-- Start Document text --

Dating culture today for so many people sucks, and it is hard to find love. It's the one area where we feel like we're out of control.

Mel Robbins

How do you change it? What's the biggest mistake that you think people make in relationships?

Matthew Hussey

I think we can start to think we know everything there is to know about our partner, that there is nothing new going on in that head of theirs. We know it all. And we certainly don't know it all. We only know what they're telling us, and usually what they're telling us is a reflection of the kinds of questions we're asking them, and we might have stopped asking them questions 10 years ago 'cause we assume we know it all. You have to find ways to make life fresh to you so that you can stay fresh for your partner. Read, engage in a new activity or a new hobby or something that inspires you. Because we stop growing in our lives and because we stop doing things that keep life fresh for us, we now bring a very stagnant, staid version of ourselves to the relationship. We have nothing new to bring to the conversation at dinner, because when was the last time we got a brand-new idea or we read something or engaged with something that made us think differently?

-- End Document text --

Exercise details:
According to the conversation about relationships, what might people have stopped doing 10 years ago because they assume they know everything about their partner?

-- Start Recorded information --

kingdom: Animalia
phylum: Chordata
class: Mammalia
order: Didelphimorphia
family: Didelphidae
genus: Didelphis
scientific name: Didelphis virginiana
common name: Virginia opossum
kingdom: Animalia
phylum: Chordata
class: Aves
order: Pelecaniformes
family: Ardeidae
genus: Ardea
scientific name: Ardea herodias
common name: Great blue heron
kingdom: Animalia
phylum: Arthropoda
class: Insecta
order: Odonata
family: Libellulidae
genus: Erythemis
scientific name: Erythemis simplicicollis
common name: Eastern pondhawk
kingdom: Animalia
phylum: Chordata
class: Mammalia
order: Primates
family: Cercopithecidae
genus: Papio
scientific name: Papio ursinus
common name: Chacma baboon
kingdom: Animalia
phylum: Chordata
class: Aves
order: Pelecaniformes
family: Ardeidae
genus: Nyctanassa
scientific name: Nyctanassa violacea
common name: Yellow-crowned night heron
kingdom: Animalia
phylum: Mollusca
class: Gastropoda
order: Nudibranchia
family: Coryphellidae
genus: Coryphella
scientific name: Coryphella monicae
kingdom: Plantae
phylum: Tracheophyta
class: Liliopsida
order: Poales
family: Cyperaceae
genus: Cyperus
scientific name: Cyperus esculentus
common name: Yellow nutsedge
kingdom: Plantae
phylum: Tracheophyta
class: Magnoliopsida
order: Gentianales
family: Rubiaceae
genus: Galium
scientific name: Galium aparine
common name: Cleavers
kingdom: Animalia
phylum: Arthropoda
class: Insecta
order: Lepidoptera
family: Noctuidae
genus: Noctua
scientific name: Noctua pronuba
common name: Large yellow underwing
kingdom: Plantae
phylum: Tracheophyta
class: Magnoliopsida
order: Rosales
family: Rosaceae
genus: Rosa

-- End Recorded information --

Finished task:
Asking their partner questions.